Begin Page excerpt

# Import Packages

In [None]:
import pandas as pd
import numpy as np
import sys
import os
import torch

# Add parent directory to path for imports
parent_dir = os.path.dirname(os.path.dirname(os.path.abspath('__file__')))
sys.path.append(parent_dir)

# Import ElegantRL components
from elegantrl.agents.AgentPPO import AgentPPO
from elegantrl.agents.AgentDQN import AgentDQN
from elegantrl.train.config import Config
from elegantrl.train.run import train_agent

# Import our custom environment from utils
from utils.env import UniswapV3LiquidityEnv
from utils.tune import tune_ppo_with_ray
from utils.eval import best_ppo_rollout
from utils.visualize import pnl_plot

print("✅ All imports successful!")
print(f"PyTorch version: {torch.__version__}")
print(f"Device: {'CUDA' if torch.cuda.is_available() else 'CPU'}")
print(f"Parent directory added: {parent_dir}")

# Loading Data

In [None]:
# Load and prepare data
data_path = "../data/organized_hourly_data.csv"
data = pd.read_csv(data_path)

print(f"Data shape: {data.shape}")
print(f"Data columns: {data.columns.tolist()}")
print("\nFirst few rows:")
print(data.head())

ESSENTIAL_FEATURES = ['closed_price', 'scaled_volume_WETH', 'scaled_volume_USDC']
MICROSTRUCTURE_FEATURES = ['volume_imbalance', 'scaled_total_volume', 'n_swap', 'interval_swap', 'liquidity', 'tick', 'R_ewma', 'volatility_ewm']
TECHNICAL_FEATURES = ['ma24', 'ma168', 'bb_upper', 'bb_middle', 'bb_lower', 'adxr', 'dx', 'n_mb']
REGIME_LABEL_BASED_ON_MICROSTURCTURE_FEATURES = []
REGIME_LABEL_BASED_ON_ALL_FEATURES = []

print(f"\nEssentail Features: {ESSENTIAL_FEATURES}")

End Page excerpt
Begin Record list

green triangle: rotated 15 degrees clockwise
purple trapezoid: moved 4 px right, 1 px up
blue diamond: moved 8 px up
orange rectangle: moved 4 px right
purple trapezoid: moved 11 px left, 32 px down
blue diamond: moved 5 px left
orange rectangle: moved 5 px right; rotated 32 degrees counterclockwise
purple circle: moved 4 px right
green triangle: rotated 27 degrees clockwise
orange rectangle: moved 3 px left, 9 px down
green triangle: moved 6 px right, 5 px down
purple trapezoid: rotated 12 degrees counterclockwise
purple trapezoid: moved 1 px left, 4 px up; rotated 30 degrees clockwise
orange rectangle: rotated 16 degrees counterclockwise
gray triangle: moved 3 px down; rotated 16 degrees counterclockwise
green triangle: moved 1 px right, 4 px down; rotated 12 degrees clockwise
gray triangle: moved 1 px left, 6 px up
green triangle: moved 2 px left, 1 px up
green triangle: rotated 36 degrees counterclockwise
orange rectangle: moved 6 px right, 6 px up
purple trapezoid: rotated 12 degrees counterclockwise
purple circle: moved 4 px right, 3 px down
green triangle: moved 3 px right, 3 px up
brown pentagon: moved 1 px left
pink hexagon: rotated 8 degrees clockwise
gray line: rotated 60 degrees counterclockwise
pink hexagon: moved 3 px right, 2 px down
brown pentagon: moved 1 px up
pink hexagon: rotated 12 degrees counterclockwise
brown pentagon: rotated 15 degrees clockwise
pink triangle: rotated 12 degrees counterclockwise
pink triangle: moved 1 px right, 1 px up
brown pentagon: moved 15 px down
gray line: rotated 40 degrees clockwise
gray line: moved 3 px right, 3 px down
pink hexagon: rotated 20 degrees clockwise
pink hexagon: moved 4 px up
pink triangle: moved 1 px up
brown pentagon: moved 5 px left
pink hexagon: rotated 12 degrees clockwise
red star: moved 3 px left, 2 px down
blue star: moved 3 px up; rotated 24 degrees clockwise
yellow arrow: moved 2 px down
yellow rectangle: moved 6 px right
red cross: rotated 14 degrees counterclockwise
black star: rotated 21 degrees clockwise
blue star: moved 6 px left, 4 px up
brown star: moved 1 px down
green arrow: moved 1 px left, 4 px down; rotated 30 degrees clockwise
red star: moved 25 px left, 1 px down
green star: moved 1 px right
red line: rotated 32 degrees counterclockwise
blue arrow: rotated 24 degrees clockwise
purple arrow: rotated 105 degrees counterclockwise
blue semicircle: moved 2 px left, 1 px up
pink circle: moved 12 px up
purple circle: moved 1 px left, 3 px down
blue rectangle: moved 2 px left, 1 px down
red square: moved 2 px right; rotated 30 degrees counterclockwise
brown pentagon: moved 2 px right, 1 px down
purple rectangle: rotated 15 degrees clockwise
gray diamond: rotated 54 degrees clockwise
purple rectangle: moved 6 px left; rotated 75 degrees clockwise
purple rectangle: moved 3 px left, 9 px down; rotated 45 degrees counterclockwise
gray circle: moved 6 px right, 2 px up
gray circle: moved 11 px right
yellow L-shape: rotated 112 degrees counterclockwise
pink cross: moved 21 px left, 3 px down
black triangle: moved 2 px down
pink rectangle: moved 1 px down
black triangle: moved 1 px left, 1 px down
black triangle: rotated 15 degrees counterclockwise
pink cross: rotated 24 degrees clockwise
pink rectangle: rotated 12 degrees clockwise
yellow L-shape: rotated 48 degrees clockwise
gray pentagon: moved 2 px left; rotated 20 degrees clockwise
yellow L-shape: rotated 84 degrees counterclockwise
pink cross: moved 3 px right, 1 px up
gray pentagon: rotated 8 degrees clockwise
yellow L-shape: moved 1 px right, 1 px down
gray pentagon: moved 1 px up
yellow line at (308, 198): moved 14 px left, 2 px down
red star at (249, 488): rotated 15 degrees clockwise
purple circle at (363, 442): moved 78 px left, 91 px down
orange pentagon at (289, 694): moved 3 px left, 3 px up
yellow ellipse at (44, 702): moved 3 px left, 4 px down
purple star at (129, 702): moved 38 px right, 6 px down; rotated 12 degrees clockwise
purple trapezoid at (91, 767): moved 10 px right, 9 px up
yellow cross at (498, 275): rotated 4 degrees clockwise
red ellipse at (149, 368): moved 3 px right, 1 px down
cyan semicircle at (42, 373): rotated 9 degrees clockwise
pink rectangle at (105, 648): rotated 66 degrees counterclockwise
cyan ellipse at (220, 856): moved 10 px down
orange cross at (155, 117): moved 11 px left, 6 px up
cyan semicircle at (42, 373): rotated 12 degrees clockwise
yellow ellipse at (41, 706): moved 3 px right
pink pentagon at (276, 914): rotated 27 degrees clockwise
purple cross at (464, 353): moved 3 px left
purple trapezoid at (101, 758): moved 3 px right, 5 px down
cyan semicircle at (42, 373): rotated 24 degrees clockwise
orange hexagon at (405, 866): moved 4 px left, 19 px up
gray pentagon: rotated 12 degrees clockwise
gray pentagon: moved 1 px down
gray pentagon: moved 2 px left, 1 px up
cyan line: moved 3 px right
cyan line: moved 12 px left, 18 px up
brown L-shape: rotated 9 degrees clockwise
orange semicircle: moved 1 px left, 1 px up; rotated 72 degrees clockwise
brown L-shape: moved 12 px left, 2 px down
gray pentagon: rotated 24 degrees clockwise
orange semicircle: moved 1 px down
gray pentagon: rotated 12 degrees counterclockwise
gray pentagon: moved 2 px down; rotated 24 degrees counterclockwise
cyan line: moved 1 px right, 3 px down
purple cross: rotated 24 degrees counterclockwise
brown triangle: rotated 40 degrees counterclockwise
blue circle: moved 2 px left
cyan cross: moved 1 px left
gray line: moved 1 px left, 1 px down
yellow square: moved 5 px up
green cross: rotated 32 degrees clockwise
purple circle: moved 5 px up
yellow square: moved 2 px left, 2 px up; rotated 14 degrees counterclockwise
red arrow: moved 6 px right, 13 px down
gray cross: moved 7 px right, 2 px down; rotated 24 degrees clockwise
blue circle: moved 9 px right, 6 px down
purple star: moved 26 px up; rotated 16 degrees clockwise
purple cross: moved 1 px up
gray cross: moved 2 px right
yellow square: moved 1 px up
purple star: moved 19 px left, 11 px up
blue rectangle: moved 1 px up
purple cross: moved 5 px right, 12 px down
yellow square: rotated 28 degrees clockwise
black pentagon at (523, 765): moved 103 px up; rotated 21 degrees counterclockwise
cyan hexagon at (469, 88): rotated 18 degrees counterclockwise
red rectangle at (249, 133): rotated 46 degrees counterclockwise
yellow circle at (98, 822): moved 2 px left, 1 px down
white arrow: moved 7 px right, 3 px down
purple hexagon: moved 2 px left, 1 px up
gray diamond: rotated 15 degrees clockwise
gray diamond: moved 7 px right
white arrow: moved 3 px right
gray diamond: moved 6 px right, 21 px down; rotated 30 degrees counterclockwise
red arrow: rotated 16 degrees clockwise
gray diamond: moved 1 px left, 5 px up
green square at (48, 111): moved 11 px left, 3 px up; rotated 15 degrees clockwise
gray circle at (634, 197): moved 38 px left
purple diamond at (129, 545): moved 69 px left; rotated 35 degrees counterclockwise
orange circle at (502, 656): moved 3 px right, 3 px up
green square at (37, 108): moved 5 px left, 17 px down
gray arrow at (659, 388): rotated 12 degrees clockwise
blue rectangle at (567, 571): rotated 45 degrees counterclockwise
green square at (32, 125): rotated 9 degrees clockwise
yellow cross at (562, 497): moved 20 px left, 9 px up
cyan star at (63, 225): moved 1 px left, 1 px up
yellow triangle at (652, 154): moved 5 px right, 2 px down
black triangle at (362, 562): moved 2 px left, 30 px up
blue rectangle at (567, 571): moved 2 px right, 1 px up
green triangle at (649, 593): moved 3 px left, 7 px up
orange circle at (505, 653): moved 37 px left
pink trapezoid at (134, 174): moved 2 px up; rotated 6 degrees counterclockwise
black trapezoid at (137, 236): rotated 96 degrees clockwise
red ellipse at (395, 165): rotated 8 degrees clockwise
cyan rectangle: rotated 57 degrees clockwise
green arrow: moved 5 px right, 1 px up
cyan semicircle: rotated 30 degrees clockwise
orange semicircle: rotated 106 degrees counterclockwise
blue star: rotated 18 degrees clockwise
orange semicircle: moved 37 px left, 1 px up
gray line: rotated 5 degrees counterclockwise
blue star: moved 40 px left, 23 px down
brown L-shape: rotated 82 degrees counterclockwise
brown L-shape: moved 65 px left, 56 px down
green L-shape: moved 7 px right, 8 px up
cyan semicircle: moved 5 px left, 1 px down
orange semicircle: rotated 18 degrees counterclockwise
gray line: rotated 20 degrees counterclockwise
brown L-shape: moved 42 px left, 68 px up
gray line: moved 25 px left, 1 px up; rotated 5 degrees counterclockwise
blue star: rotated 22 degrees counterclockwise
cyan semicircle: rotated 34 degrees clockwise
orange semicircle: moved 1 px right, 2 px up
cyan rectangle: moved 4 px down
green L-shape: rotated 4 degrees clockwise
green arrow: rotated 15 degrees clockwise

End Record list

Exercise directions:
Pick up the Uniswap V3 liquidity notebook after its final line and carry it forward. These items have no connection to the Uniswap V3 liquidity notebook.

Response:
print(f"Microstructure Features: {MICROSTRUCTURE_FEATURES}")
print(f"Technical Features: {TECHNICAL_FEATURES}")

## 1. Essential Features

In [None]:
# Extract numeric features for the environment (excluding time column)
numeric_data = data[ESSENTIAL_FEATURES].values
time_data = data[["time"]].values
print(f"\nNumeric data shape: {numeric_data.shape}")
print(f"Sample values: {numeric_data[0]}")

TRAIN_TEST_RATIO = 0.8
TRAIN_TEST_SPLIT_POINT = int(numeric_data.shape[0] * 0.8)

train_data = numeric_data[:TRAIN_TEST_SPLIT_POINT]
train_time_data = time_data[:TRAIN_TEST_SPLIT_POINT]
print(f"\nTest data shape: {train_data.shape}")
print(f"Sample values: {numeric_data[0]}")

test_data = numeric_data[TRAIN_TEST_SPLIT_POINT:]
test_time_data = time_data[TRAIN_TEST_SPLIT_POINT:]
print(f"\nTrain data shape: {test_data.shape}")
print(f"Sample values: {numeric_data[0]}")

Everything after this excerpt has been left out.